Vail Resorts now owns Stowe and Okemo in Vermont, along with 12 other resorts. Alterra Mountain Company owns Stratton Mountain and 13 others across North America. Who are the leaders behind Alterra Mountain Company and Vail Resorts and how did the two companies rise to ascendancy?
The Vail Resorts Strategy
Vail Resorts started its acquisition game by becoming the owner of some of North America’s most iconic ski areas, purchasing Breckenridge and Keystone in 1996 and Heavenly in 2002. The company then began acquiring “feeder” mountains near urban areas such as Afton Alps in Minnesota and Mount Brighton in Michigan in 2012.
Much of the growth spree can be attributed to Rob Katz. Katz started out working in private equity in Manhattan and started covering Vail as an analyst at Apollo Management, LLP in 1991. He served on the company’s board from 1996 until 2006, when he became the company’s CEO. Vail Resorts announced the first Epic Pass in March 2008, featuring unlimited skiing at five resorts for $579.
Under Katz’s leadership, Vail Resorts has made skiing a luxury experience. Ron Baron, CEO and founder of Baron Funds started investing in Vail Resorts stock when the company went public in 1997. “At the time, they were charging $44 a day to ski at the mountain and we thought that if you made the experience better, instead of $44, you could charge $100.” When Katz took over in 2006, he did just that. “[He started] investing in the town, investing in the mountain… then he made ski passes a really huge part of the business and built a network of other mountains… and that ski pass business represents a very large percentage of the company’s cash flow,” Baron told CNBC’s Squawk Box in 2017.
In 2017, lift tickets accounted for 44 percent of revenue. Katz brought in data collection and better pass technology, revolutionizing the way it tracks customers and generating instant marketing data. In the last six years, Vail Resorts has invested more than $600 million in capital improvements across its resorts and now employs more than 30,000 people.
That has led to financial success: In March 2008, just before the Epic Pass was released, Vail Resorts’ stock price was listed at $45. In January, 2017, it was at $170. In early September, 2018, it hit $300. Shortly after the company that would become Alterra formed, Katz told CNBC’s “Squawk Box” that he hoped they would create a pass to rival the Epic Pass. “If they come in and offer something truly innovative, truly compelling, it’ll be a positive for the industry overall,” Katz said. Alterra did just that.
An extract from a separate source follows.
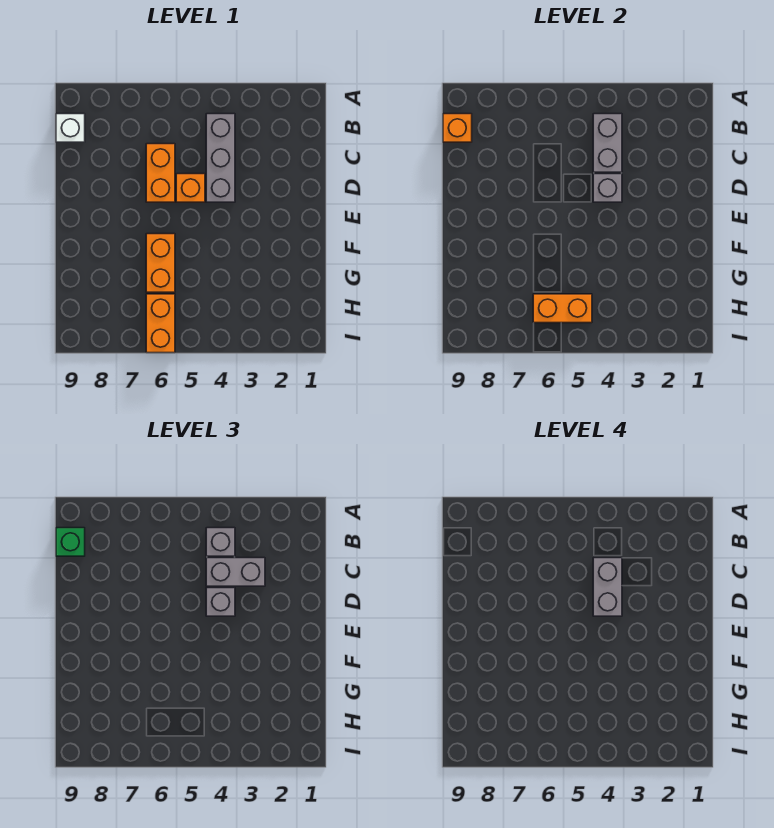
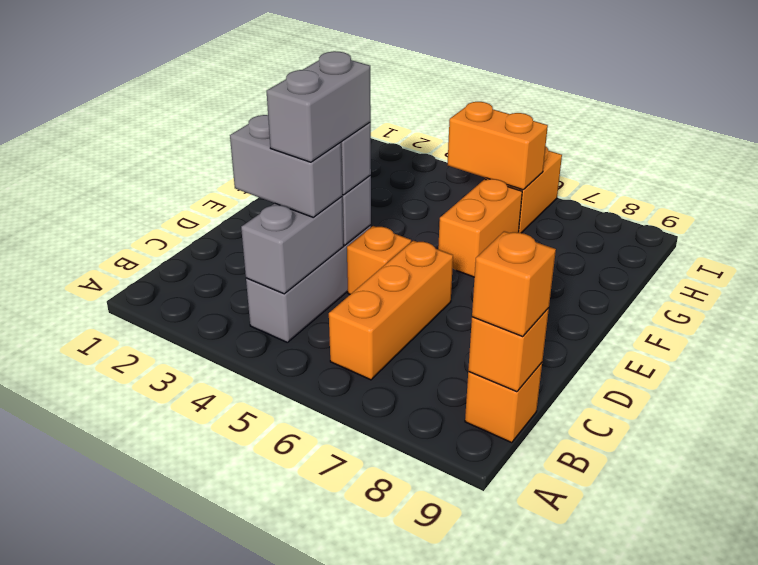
grey 1x1 brick [206,528,235,556] -> none
white 1x1 brick [56,114,85,142] -> orange 1x1 brick [465,363,542,443]
green 1x1 brick [56,528,85,556] -> orange 1x1 brick [472,231,556,337]
orange 1x2 brick [146,144,175,202] -> orange 1x3 brick [329,241,453,380]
The Alterra Mountain Company Way
April 2017 saw the birth of the company that would become Alterra. KSL Capital, a private equity group comprised of several former executives of Vail Resorts, teamed up with Henry Crown & Company, owner of Aspen Skiing Company and a significant stockholder in JP Morgan Chase and Hilton Hotels among other national corporations, to acquire Intrawest Resorts, Mammoth Resorts and Squaw Valley Ski Holdings for $1.5 billion. Between April 2017 and September, 2018, some of the biggest resorts in the nation were brought together under one operating company (which didn’t receive its name, Alterra Mountain Company, until January 2018). It now includes 13 resorts (Vermont’s Stratton, California’s Squaw Valley-Alpine Meadows and Mammoth Mountain; Steamboat and Winter Park, Colo.; Deer Valley, Utah and, as of September, Crystal Mountain in Washington) as well as Canadian Mountain Holidays’ heli-skiing and hiking lodges. In March 2018, Alterra unveiled a plan to invest $550 million in capital improvements across its mountain resorts over the next five years.
Just two weeks after announcing the name Alterra, the company launched the Ikon Pass ($999), which is good at its resorts and 22 others. Rusty Gregory, Alterra’s CEO, will be the first to say that Alterra Mountain Company intends to be the industry counterpart to Vail Resorts. “Rob Katz is a good friend of mine,” says Gregory. “He and Vail have done an incredible job with their business model, which is highly centralized and efficient. The opportunity for Alterra is different, opposite in many ways. Our goal is to really create a company that supports the unique, individual, radically idiosyncratic personalities of the resorts that are part of the Ikon Pass.”
He calls Alterra Mountain Company a “house of brands and not a branded house.”
Gregory said that a variety of economic factors have made rapid consolidation a trend across industries in North America. “Financial markets are incredibly liquid and interest rates are low,” but he says that environment won’t last forever. And when it changes, the rate of acquisitions will slow down.